Reproduce exactly, and nothing but, the lines between the one with "pink stool [444,410,572,621]" and the end of the entries, both ends included.

Object state comparisons:
- - - - - - -

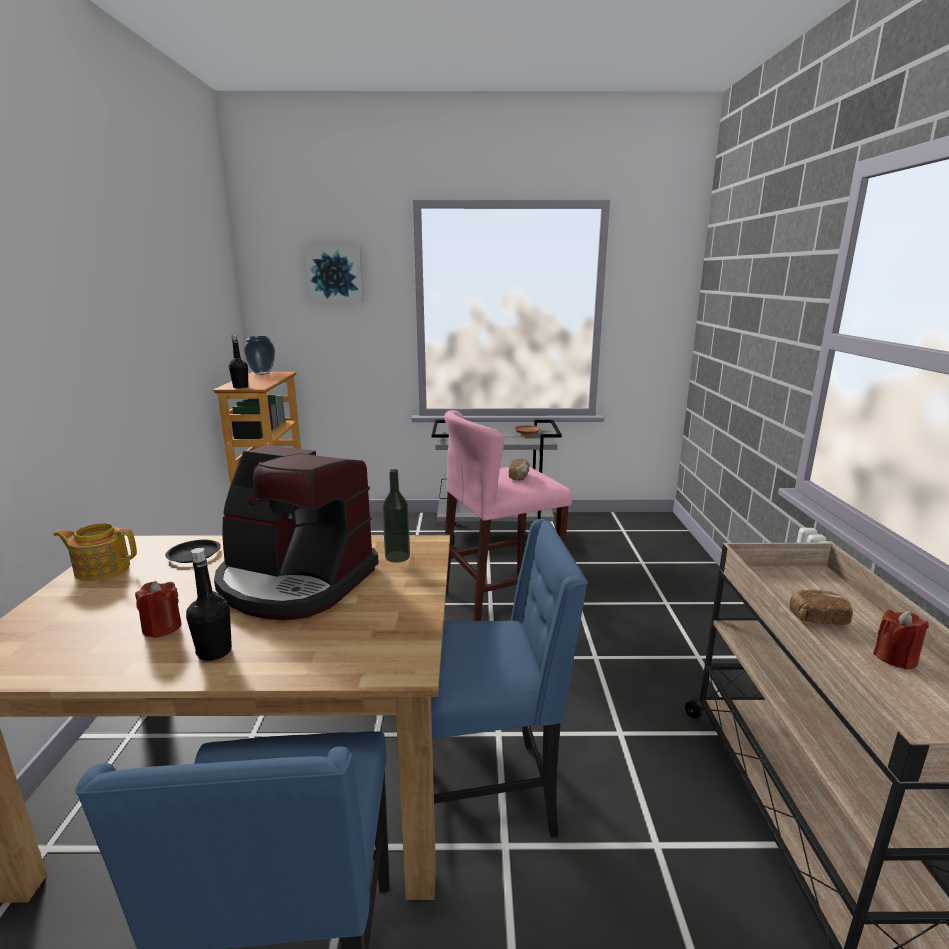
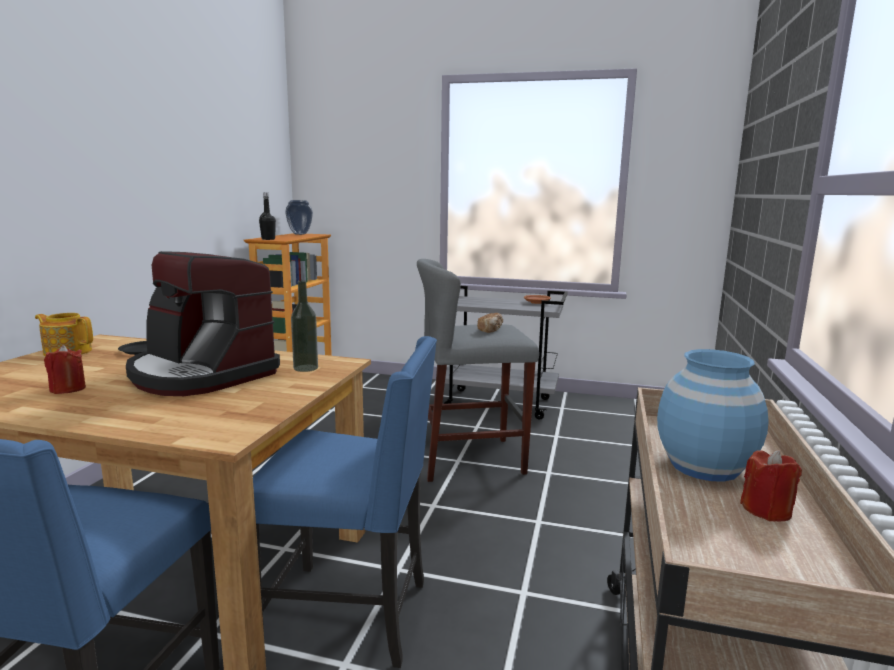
camera: 15 degrees right, 5 degrees down
black bottle [186,548,232,661] -> none
picture [305,246,364,303] -> none
pink stool [444,410,572,621] -> grey stool [417,259,539,482]
bread [790,589,853,625] -> blue vase [657,349,769,482]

- - - - - - -

◆ Worked solution
pink stool [444,410,572,621] -> grey stool [417,259,539,482]
bread [790,589,853,625] -> blue vase [657,349,769,482]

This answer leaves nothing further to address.